* **WORK TO COMPLETE**:
Each line of the listing that contains "controller" should be found and copied.

* **SUPPLIED RECORDS**:

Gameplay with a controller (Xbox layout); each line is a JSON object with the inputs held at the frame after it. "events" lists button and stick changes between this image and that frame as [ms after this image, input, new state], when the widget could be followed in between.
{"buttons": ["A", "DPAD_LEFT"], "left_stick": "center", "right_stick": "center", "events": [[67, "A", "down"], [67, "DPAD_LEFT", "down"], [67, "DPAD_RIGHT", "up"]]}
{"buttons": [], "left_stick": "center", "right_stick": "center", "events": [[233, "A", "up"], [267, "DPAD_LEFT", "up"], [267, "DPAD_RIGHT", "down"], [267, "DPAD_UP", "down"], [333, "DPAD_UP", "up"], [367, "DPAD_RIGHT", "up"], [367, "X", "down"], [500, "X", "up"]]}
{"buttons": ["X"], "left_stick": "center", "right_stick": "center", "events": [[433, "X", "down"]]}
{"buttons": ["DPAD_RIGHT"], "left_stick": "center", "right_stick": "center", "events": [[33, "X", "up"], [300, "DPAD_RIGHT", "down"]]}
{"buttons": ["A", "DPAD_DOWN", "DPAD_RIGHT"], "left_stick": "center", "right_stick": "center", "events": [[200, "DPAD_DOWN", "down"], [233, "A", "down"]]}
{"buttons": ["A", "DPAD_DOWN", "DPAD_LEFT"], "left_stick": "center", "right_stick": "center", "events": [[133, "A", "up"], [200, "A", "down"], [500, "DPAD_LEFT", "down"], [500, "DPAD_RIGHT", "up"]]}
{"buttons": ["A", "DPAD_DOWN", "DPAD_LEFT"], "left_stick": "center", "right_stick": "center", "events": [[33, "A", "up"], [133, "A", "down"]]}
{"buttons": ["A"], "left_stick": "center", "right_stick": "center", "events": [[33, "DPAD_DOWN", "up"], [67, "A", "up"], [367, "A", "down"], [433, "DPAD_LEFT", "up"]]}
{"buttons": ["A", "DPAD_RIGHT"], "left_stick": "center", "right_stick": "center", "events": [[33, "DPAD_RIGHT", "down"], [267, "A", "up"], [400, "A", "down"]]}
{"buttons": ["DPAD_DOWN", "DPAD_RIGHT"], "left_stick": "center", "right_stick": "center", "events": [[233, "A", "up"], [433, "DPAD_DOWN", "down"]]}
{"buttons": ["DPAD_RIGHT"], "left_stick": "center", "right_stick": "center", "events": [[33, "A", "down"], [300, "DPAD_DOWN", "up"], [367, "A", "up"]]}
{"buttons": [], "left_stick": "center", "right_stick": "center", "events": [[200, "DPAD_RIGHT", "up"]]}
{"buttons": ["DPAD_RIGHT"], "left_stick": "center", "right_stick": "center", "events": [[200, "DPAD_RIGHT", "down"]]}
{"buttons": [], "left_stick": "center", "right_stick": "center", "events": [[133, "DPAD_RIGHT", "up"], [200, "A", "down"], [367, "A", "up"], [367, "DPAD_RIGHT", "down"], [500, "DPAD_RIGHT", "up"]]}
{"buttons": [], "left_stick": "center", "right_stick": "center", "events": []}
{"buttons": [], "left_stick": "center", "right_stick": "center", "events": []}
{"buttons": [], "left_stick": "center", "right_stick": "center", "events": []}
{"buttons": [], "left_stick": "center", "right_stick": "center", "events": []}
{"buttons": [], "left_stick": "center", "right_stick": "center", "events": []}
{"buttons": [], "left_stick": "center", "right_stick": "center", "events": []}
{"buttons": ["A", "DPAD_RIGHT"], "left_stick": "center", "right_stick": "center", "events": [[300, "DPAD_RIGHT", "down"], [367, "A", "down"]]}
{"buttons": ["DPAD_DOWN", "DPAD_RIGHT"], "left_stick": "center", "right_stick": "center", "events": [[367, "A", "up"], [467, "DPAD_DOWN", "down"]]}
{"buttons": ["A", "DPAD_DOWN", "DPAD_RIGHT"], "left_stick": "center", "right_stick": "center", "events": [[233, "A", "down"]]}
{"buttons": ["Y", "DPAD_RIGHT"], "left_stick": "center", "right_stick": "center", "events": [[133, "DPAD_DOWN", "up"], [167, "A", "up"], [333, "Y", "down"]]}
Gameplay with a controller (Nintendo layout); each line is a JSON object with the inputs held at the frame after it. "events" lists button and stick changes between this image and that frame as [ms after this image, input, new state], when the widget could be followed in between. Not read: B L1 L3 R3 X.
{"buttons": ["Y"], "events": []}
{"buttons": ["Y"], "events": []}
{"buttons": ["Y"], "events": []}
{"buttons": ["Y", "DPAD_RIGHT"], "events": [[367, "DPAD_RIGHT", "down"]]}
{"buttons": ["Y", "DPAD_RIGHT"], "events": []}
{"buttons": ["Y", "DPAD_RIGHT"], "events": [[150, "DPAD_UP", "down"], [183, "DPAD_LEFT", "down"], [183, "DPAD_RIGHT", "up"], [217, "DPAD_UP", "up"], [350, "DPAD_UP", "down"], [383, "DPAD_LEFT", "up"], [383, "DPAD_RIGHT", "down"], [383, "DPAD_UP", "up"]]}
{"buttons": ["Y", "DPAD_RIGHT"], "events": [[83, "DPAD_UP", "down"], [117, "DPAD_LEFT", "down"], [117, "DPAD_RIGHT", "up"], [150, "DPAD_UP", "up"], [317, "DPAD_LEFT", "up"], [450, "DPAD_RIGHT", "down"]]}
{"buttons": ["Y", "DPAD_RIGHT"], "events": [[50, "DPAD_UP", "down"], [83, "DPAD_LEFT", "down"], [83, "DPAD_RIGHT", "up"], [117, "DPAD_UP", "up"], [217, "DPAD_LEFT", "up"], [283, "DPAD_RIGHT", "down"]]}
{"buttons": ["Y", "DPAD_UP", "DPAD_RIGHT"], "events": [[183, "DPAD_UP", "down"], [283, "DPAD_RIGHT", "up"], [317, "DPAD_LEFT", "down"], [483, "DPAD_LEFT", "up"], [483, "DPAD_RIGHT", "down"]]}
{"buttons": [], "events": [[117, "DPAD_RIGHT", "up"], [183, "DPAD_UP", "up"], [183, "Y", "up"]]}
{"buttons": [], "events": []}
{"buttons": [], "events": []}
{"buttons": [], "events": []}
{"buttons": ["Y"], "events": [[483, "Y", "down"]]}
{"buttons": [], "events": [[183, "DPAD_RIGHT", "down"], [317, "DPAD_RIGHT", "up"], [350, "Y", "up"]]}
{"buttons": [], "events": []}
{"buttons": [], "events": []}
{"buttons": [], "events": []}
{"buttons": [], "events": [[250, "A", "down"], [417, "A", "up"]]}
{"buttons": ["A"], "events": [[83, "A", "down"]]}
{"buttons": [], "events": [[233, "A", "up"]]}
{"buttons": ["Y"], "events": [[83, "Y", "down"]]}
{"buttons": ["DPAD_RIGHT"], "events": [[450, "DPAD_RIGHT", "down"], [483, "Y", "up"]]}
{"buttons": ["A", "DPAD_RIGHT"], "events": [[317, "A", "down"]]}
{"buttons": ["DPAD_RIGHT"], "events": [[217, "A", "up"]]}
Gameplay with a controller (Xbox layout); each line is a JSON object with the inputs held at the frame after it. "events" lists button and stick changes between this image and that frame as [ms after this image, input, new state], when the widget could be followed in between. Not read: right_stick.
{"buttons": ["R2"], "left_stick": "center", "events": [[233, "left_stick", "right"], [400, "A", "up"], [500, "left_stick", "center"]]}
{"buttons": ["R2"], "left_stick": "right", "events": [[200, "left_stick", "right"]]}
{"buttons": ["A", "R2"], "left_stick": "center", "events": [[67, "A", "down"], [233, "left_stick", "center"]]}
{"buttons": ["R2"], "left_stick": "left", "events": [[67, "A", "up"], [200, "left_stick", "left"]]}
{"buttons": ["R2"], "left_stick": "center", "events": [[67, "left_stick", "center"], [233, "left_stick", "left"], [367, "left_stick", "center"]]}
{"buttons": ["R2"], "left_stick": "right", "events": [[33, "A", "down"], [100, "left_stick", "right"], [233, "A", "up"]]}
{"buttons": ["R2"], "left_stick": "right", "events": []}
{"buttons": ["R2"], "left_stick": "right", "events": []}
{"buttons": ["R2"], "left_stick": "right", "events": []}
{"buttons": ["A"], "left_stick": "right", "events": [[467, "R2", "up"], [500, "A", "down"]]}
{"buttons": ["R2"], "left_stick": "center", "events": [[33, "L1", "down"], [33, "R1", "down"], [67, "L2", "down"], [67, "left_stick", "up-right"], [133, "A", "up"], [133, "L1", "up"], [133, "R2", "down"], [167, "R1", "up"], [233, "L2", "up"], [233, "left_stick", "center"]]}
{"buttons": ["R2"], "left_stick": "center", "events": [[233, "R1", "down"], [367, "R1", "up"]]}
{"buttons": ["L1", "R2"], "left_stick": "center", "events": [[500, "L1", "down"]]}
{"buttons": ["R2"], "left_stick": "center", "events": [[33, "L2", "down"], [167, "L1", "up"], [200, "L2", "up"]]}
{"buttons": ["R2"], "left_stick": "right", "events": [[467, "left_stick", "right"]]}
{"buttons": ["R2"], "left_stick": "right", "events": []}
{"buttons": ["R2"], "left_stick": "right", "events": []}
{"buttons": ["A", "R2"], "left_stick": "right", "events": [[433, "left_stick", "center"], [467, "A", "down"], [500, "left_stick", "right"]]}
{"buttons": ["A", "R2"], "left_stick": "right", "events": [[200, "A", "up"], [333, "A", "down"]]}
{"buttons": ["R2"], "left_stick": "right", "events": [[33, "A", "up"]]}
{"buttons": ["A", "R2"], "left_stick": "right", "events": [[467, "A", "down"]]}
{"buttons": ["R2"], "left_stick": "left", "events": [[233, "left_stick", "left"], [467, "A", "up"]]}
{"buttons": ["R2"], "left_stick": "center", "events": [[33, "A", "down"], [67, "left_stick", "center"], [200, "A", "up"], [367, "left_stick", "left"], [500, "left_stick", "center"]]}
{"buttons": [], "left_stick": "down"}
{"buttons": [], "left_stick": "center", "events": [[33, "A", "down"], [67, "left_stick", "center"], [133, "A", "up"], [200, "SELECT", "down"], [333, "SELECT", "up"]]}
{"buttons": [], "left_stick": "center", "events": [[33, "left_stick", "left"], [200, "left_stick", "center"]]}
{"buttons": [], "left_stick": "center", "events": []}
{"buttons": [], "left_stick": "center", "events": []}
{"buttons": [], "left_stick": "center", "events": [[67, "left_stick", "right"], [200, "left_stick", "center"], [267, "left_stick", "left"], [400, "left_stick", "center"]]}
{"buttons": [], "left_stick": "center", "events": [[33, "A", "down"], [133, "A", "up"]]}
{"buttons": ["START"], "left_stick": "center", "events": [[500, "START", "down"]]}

* **EXERCISE SOLUTION**:
Gameplay with a controller (Xbox layout); each line is a JSON object with the inputs held at the frame after it. "events" lists button and stick changes between this image and that frame as [ms after this image, input, new state], when the widget could be followed in between.
Gameplay with a controller (Nintendo layout); each line is a JSON object with the inputs held at the frame after it. "events" lists button and stick changes between this image and that frame as [ms after this image, input, new state], when the widget could be followed in between. Not read: B L1 L3 R3 X.
Gameplay with a controller (Xbox layout); each line is a JSON object with the inputs held at the frame after it. "events" lists button and stick changes between this image and that frame as [ms after this image, input, new state], when the widget could be followed in between. Not read: right_stick.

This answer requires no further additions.